Александра Окопень-Славинская анализирует «Окраину» в комментарии к уже упомянутому тексту Михала Гловинского. Окопень-Славинская озаглавила свой текст «„Окраина“ как другая „Песенка о конце света“». В нем она убедительно показывает, что военная повседневность Варшавы в этом стихотворении является повседневностью «конца света»: апокалипсису сопутствует нормальность, жизнь течет дальше [29]. Такой же контраст мы находим у Милоша, описывающего уничтожение гетто в стихотворении «На окраине Варшавы»:
А весной 1943 года, в прекрасную тихую ночь, сельскую ночь на окраине Варшавы, стоя на балконе, мы слышали крик из гетто. […] От этого крика кровь стыла в жилах. То был крик тысяч убиваемых людей. Он летел по молчащим просторам города среди красного зарева пожаров под равнодушными звездами, в ту ласковую тишину садов, в которой растения деловито выделяли кислород, воздух благоухал, а человек чувствовал, что жить хорошо. Было что-то особенно жестокое в этом спокойствии ночи, красота которой и человеческое преступление одновременно ранили сердце. Мы не смотрели друг другу в глаза (WCT, 106–107).
Та же двойственность выражена в «Campo di Fiori», но в «Окраине» она показана как бы со стороны, менее традиционно. В стихотворении ведется почти балладное повествование, в нем есть народные «герои» (Фелек, Янек, «мы», девушка), мандолина, мелодия, (отрывистая) повторяемость. И суггестивность медленно уплывающего пустого времени. «Ужас существования воплотился здесь в привычности» [30]. Этот ужас имеет, однако, конкретное измерение, не только экзистенциальное или общевоенное. На посвященной Милошу конференции в Вильнюсе (июнь 2011 года) Станислав Бересь предположил, что «Окраина» является третьим после «Campo di Fiori» и «Бедного христианина смотрящего на гетто» военным стихотворением Милоша об уничтожении варшавских евреев. В тексте «Окраины» нет, как в двух других стихотворениях, слова «гетто», но в уже приведенной цитате, начинающейся со слов «дальше город загустел кирпичом кровавым», есть синагога, скорее всего пустая, вокруг нее «ветер известью пылит», она могла взяться либо из руин, либо ею посыпали трупы; но прежде всего — эшелон, в котором «заунывно кто-то плачет».

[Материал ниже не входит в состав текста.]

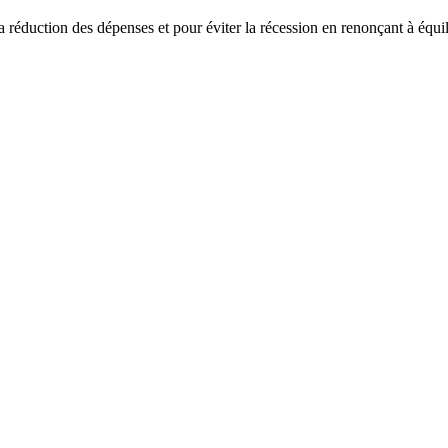
 réduction des dépenses et pour éviter la récession en renonçant à équil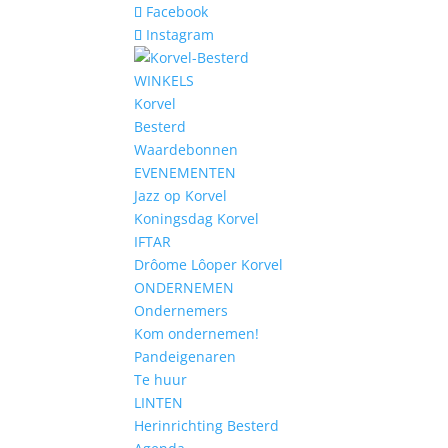
Facebook
Instagram
WINKELS
Korvel
Besterd
Waardebonnen
EVENEMENTEN
Jazz op Korvel
Koningsdag Korvel
IFTAR
Drôome Lôoper Korvel
ONDERNEMEN
Ondernemers
Kom ondernemen!
Pandeigenaren
Te huur
LINTEN
Herinrichting Besterd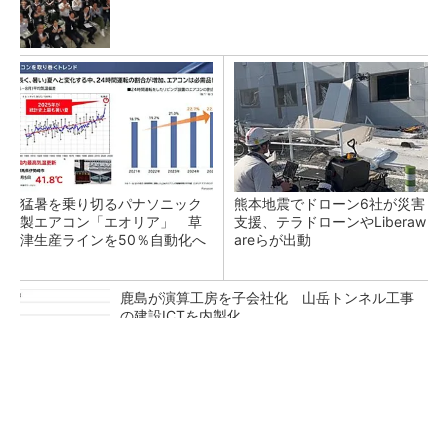
猛暑を乗り切るパナソニック
熊本地震でドローン6社が災害
製エアコン「エオリア」 草
支援、テラドローンやLiberaw
津生産ラインを50％自動化へ
areらが出動
鹿島が演算工房を子会社化 山岳トンネル工事
の建設ICTを内製化
充電不要の“熱中症警告”バンド、キーエンス系
新会社が開発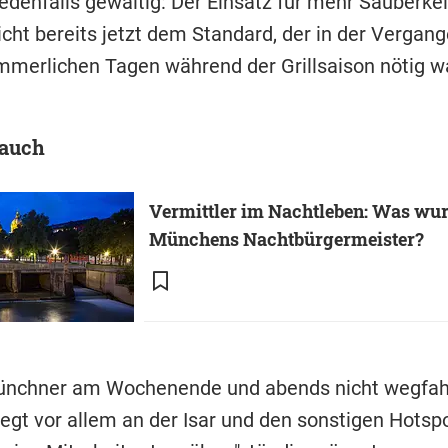
jedenfalls gewaltig: Der Einsatz für mehr Sauberkei
icht bereits jetzt dem Standard, der in der Vergang
merlichen Tagen während der Grillsaison nötig wa
 auch
Vermittler im Nachtleben: Was wu
Münchens Nachtbürgermeister?
Münchner am Wochenende und abends nicht wegfa
iegt vor allem an der Isar und den sonstigen Hotspo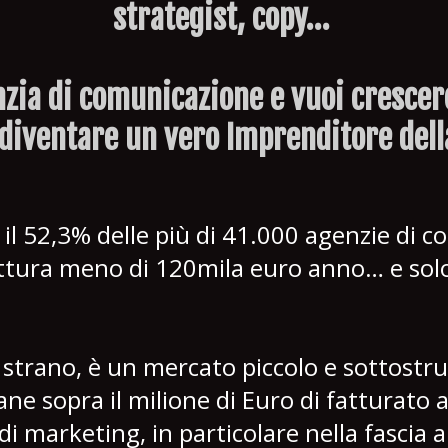
strategist, copy…
nzia di comunicazione e vuoi crescere
diventare un vero Imprenditore dell
il 52,3% delle più di 41.000 agenzie di 
fattura meno di 120mila euro anno… e sol
strano, è un mercato piccolo e sottostru
ane sopra il milione di Euro di fatturato
i marketing, in particolare nella fascia a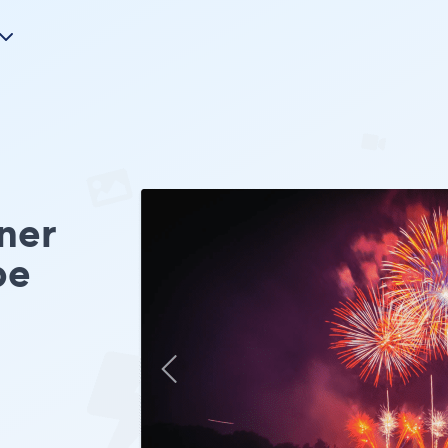
ner
pe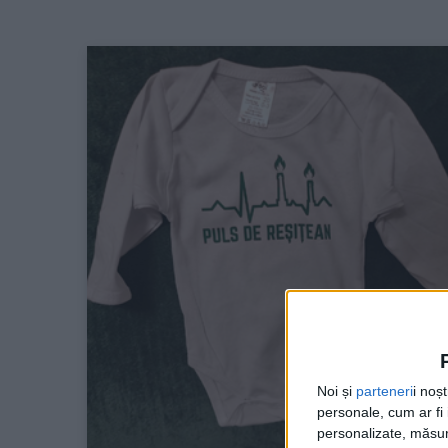
Noi și
parteneri
i noș
personale, cum ar fi i
personalizate, măsura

В комментарии к строкам «Ветер известью пылит, бегут вагоны, / А в вагонах заунывно кто-то плачет» Гловинский пишет: «Не требуется особой любознательности [подчеркнуто И. Г.-Г.], чтобы понять, о каких вагонах идет речь в стихотворении, написанном во время оккупации» [31]. Подобным образом эти две строки комментирует Окопень-Славинская: «Строфу замыкает очевидная [подчеркнуто И. Г.-Г.] запись оккупационного опыта: катятся вагоны, а в вагонах жалобы, стенанья. Читателю не составит труда указать, какие именно исторические реалии увековечивает эта запись» [подчеркнуто И. Г.-Г.] [32].

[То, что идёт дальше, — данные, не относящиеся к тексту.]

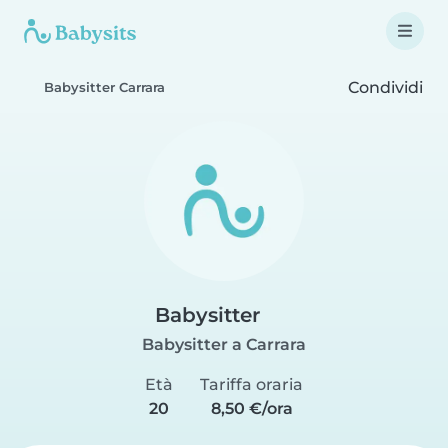
Condividi
Babysitter Carrara
Babysitter
Babysitter a Carrara
Età
Tariffa oraria
20
8,50 €/ora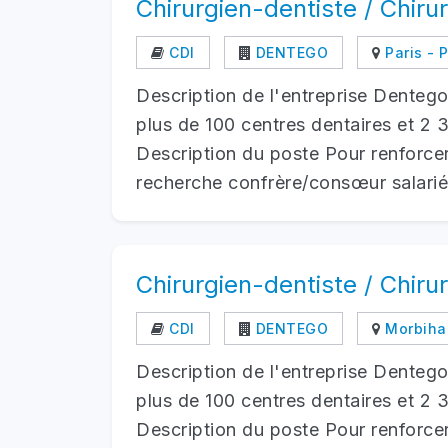
Chirurgien-dentiste / Chiru
CDI
DENTEGO
Paris - P
Description de l'entreprise Denteg
plus de 100 centres dentaires et 2 
Description du poste Pour renforcer
recherche confrère/consœur salarié(
Chirurgien-dentiste / Chiru
CDI
DENTEGO
Morbihan
Description de l'entreprise Denteg
plus de 100 centres dentaires et 2 
Description du poste Pour renforcer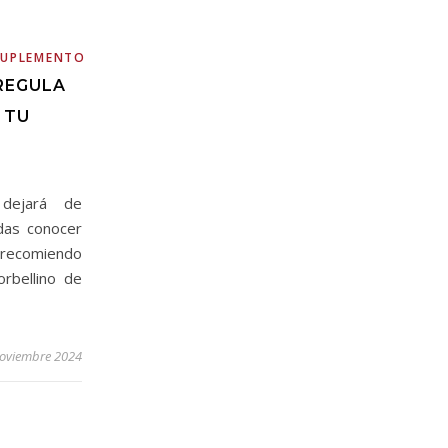
SUPLEMENTOS
REGULA
 TU
dejará de
das conocer
 recomiendo
rbellino de
noviembre 2024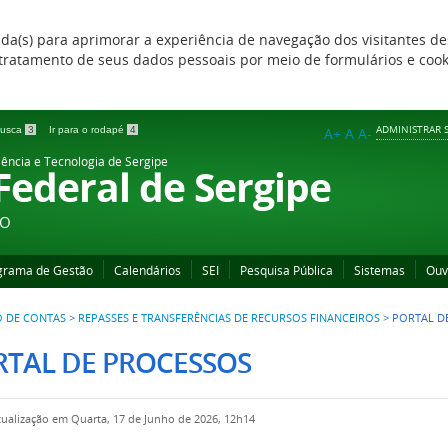
zada(s) para aprimorar a experiência de navegação dos visitantes de
 e tratamento de seus dados pessoais por meio de formulários e coo
ADMINISTRAR S
 busca
3
Ir para o rodapé
4
A+
A
A-
iência e Tecnologia de Sergipe
 Federal de Sergipe
ÃO
grama de Gestão
Calendários
SEI
Pesquisa Pública
Sistemas
Ouv
O DE CONTAS
>
REPASSES E TRANSFERÊNCIAS DE RECURSOS FINANCEIROS
>
PORTAL D
RTAL DE PROCESSOS
tualização em Quarta, 17 de Junho de 2026, 12h14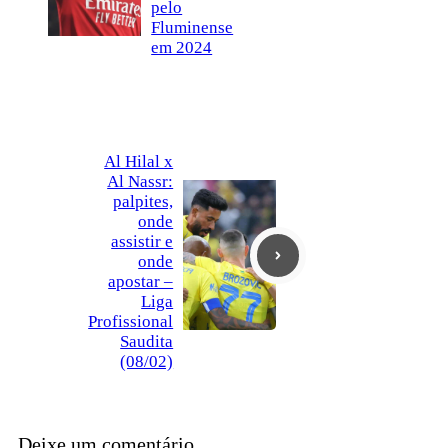
pelo
Fluminense
em 2024
Al Hilal x
Al Nassr:
palpites,
onde
assistir e
onde
apostar –
Liga
Profissional
Saudita
(08/02)
Deixe um comentário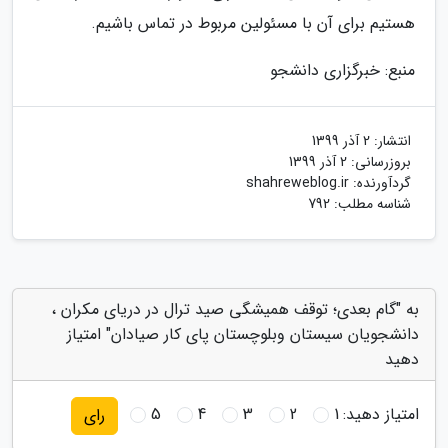
هستیم برای آن با مسئولین مربوط در تماس باشیم.
منبع: خبرگزاری دانشجو
انتشار:
2 آذر 1399
بروزرسانی:
2 آذر 1399
گردآورنده:
shahreweblog.ir
شناسه مطلب: 792
به "گام بعدی؛ توقف همیشگی صید ترال در دریای مکران ،
دانشجویان سیستان وبلوچستان پای کار صیادان" امتیاز
دهید
امتیاز دهید:
1
2
3
4
5
رای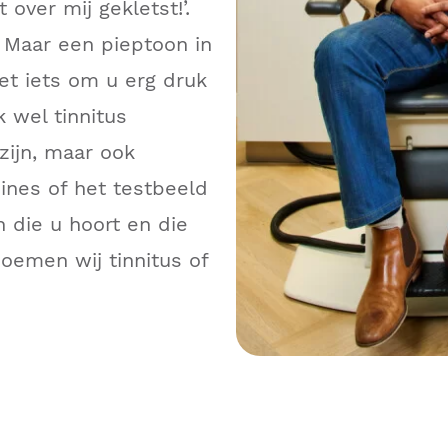
 over mij gekletst!’.
f. Maar een pieptoon in
iet iets om u erg druk
 wel tinnitus
zijn, maar ook
ines of het testbeeld
n die u hoort en die
noemen wij tinnitus of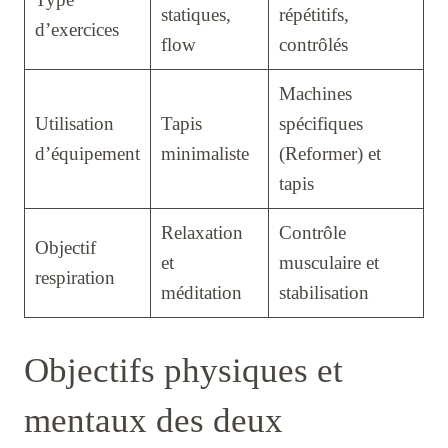
statiques,
répétitifs,
d’exercices
flow
contrôlés
Machines
Utilisation
Tapis
spécifiques
d’équipement
minimaliste
(Reformer) et
tapis
Relaxation
Contrôle
Objectif
et
musculaire et
respiration
méditation
stabilisation
Objectifs physiques et
mentaux des deux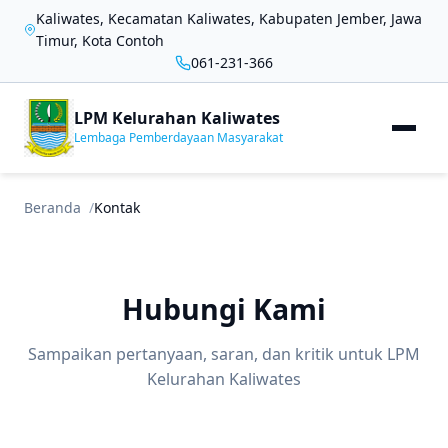
Kaliwates, Kecamatan Kaliwates, Kabupaten Jember, Jawa
Timur, Kota Contoh
061-231-366
LPM Kelurahan Kaliwates
Lembaga Pemberdayaan Masyarakat
Beranda
Kontak
Hubungi Kami
Sampaikan pertanyaan, saran, dan kritik untuk LPM
Kelurahan Kaliwates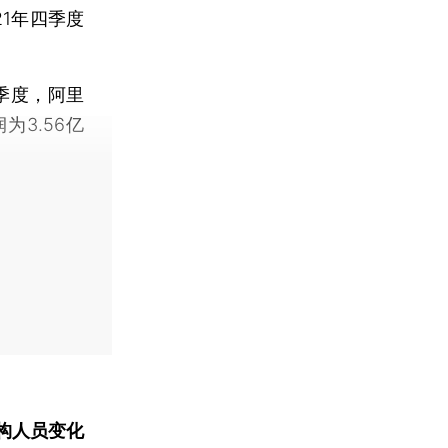
1年四季度
季度，阿里
为3.56亿
构人员变化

Почему Гловинский и Окопень-Славинская не употребляют в этом контексте слова «еврейский»? Почему оба считают эти фрагменты очевидными, но вынуждены сказать это в комментарии, хотя очевидность этого не требует? Потому ли, что Милош не поясняет, кто жалобно стонет в проезжающих по предместью вагонах? Молчание критиков продолжило бы молчание автора. «Какое странное слово: еврей, — писал Тадеуш Конвицкий. — Чтобы его произнести, приходится преодолевать короткое мгновение страха» [33]. Или дело в том, чтобы избежать его как слишком резкого? Или в том, что нечто предполагаемое, но эксплицитно не выраженное не может быть подвергнуто сомнению? А может, авторы комментариев полагают, что речь идет о польских христианах?
В любом случае, уход от называния этой «очевидности» позволяет авторам комментариев не делать из нее выводов. Ведь если этими вагонами вывозят евреев, то, может, Милош, как и в «Campo di Fiori», противопоставляет их смерти равнодушие деморализованных жителей окраин (к которым — прибегнув к слову «мы» — он причисляет нас и себя)? Может, их игра в карты — это эквивалент карусели из «Campo di Fiori», веселья в то время, когда другие идут на смерть? Так об этом пишет Милош в другом, уже процитированном публицистическом тексте, написанном сразу после войны, «Варшава ранней осенью»:
А ведь, когда пылало гетто, на площади Красинских кружились карусели. Как же объяснить это кому-то, кто не был тогда в Варшаве? Как объяснить смерть и водку, пожар и веселье, одновременность звериных утех и разрушения, солидарности и равнодушия? Поймут это, может, лишь бывшие узники концентрационных лагерей. Потому что они познали, что такое трупный яд равнодушия, эгоизма и бессмысленной жестокости (WCT, 122–123). Банальность зла
Можно, конечно, сказать, что комментаторы полагают, будто в этих поездах едут (и стонут) христиане. И тогда это стихотворение об одиночестве гибнущих. Но мне не дает покоя упомянутая в стихотворении синагога и — прежде всего — глиняный ров, подробность очень реалистичная. Ведь если мы вернемся к уже приведенному описанию военной Варшавы из «Поэтического трактата», то нам придется процитировать следующий фрагмент:
И в пригороде, в глиняном карьере,
Всю ночь кончается старик-еврей,
Лишь на рассвете вой его утихнет
(перевод Н. Горбаневской).
Поэт добавляет к этому комментарий: «Поэма вырастает из наблюдений автора. Никто не обращал внимания на крики старого еврея, это была часть всеобщей бесчувственности и безразличия» (WW, 413). И парой строк ниже, в уже процитированном мной фрагменте, Милош противопоставляет судьбу евреев и спокойствие христианского селения:
Где дым от крематория клубится
И где по деревням звонят к вечерне,
Гуляет Дух Истории довольный.
А значит, не только варшавское предместье или сама Варшава являются местами, где совершается конец света, где апокалипсису сопутствует неспешный ровный ритм жизни. Тот же самый конец света совершается в других городах, в селах, во всем доступном нам свете. По мнению Петра Матывецкого, в своих военных стихах Милош задолго до Ханны Арендт дал определение явлению «банальности зла» [34]. Икар падает в море, старичок подвязывает помидоры — другого конца света не будет. На заднем плане «уже происходит» трагедия уничтожения евреев.